*Extract*:
######

Let $f(x)=x|x|$ and $g(x)=\sin x$

Statement-1: gof is differentiable at $x=0$ and its derivative is continuous at that point.

Statement-2: gof is twice differentiable at $x=0$

Statement-1 is True, Statement-2 is True; statement-2 is a correct explanation for Statement-1.

$g(f(x)) =\begin{cases}-\sin x^2, & x<0 \\ \sin x^2, & x \geq 0\end{cases}$

$LHL]_{x=0^-}=0$

$RHL]_{x=0^+}=0$

$[g(f(x))]'=\begin{cases}-2x\cos x^2, & x<0 \\ 2x\cos x^2, & x \geq 0\end{cases}$

$LHD]_{x=0^-}=0$

$RHD]_{x=0^+}=0$

$LHD=RHD→gof(x)$ differentiable at $x = 0$ and continuous derivable at $x = 0$

RHD of $(g(f(0)))'=\lim\limits_{x \rightarrow 0^{+}}\frac{2h\cos h^2-gof'(0)}{h}=2$

LHS of $(g(f(0)))'=\lim\limits_{x \rightarrow 0^{-}}\frac{-2h\cos h^2-gof'(0)}{-h}=2$

$gof$ is twice differentiable at $x = 0$

######

Write out exactly the part of the solution on the differentiability of gof that opens with the words containing "Let $f(x)=x|x|$ and" and closes with "explanation for Statement-1.". The records have no part in this work.

######

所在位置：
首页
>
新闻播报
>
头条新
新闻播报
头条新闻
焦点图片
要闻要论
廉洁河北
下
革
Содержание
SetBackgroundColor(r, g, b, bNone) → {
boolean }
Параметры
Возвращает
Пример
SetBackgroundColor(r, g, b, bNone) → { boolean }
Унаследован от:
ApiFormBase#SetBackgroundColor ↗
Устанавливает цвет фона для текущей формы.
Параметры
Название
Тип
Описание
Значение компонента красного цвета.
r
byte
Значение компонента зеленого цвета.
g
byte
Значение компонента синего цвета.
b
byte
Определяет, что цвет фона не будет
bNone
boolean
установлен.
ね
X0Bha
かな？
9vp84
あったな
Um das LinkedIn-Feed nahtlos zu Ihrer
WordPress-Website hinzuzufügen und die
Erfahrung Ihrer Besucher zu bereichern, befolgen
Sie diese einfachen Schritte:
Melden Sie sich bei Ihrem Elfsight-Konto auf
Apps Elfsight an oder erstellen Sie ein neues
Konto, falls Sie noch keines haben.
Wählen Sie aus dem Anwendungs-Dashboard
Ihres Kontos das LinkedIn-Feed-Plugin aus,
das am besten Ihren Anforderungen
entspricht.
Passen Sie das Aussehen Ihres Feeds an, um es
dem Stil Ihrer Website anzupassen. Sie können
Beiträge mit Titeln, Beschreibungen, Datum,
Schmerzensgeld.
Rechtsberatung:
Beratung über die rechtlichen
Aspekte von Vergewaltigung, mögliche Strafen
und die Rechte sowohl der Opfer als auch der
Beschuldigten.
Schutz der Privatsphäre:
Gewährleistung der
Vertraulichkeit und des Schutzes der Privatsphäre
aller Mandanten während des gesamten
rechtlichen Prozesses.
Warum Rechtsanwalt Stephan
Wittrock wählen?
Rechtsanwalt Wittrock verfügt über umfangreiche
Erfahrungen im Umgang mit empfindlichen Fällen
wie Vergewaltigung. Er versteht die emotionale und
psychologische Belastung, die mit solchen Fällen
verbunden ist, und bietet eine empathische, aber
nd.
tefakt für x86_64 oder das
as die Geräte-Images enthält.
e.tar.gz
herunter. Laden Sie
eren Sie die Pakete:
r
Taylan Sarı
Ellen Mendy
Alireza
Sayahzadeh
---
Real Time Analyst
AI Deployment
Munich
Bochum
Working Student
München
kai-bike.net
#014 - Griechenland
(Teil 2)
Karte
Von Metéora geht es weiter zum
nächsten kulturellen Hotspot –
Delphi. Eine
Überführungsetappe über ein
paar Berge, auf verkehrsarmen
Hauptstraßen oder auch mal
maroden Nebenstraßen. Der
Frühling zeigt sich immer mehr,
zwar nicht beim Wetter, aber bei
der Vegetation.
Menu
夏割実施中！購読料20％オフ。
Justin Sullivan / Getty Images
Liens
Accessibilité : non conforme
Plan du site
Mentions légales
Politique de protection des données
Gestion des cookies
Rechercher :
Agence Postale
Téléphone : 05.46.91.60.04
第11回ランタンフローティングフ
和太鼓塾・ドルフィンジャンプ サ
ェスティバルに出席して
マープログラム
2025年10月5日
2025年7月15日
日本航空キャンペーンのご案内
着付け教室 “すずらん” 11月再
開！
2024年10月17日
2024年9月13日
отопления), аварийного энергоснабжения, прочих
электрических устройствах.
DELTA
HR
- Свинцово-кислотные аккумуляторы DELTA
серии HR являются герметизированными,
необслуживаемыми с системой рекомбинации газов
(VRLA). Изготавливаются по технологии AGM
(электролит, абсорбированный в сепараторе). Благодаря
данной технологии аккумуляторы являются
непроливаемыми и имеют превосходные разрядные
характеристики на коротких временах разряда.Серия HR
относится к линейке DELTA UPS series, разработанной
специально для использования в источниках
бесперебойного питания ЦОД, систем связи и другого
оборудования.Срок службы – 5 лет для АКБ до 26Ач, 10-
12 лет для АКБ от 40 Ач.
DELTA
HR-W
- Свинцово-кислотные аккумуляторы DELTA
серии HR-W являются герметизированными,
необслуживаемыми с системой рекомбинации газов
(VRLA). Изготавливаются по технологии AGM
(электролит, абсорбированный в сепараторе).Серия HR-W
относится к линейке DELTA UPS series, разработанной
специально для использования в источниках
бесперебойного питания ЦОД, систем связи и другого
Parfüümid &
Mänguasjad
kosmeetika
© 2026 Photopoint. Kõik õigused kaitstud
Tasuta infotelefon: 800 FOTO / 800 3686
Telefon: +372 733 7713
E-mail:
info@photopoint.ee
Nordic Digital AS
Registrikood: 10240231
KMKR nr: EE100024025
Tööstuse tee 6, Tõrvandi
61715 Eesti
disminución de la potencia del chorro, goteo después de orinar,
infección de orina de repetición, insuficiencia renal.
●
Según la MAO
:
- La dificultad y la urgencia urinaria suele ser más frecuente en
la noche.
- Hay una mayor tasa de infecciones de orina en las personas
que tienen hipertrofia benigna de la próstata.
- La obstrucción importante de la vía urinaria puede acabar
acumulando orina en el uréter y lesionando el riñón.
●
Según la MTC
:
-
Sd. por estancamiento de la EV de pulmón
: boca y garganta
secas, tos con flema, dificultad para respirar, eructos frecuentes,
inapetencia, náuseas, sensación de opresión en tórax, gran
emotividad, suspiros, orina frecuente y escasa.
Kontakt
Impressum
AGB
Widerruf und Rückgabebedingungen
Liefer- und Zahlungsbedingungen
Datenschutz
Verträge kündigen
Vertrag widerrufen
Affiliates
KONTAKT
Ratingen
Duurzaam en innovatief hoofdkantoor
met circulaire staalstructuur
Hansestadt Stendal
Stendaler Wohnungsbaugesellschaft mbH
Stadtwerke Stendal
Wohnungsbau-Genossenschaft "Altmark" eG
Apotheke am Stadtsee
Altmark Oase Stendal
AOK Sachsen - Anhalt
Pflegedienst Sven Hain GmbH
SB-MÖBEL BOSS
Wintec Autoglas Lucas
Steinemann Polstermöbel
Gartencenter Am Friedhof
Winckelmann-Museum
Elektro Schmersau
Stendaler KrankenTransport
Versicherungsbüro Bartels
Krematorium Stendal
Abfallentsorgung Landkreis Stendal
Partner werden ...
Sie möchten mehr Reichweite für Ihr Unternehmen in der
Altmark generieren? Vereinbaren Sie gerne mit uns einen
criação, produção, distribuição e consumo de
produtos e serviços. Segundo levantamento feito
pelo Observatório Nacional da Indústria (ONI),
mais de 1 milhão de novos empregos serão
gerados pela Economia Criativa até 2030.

######

*Response to this exercise*:
Let $f(x)=x|x|$ and $g(x)=\sin x$

Statement-1: gof is differentiable at $x=0$ and its derivative is continuous at that point.

Statement-2: gof is twice differentiable at $x=0$

Statement-1 is True, Statement-2 is True; statement-2 is a correct explanation for Statement-1.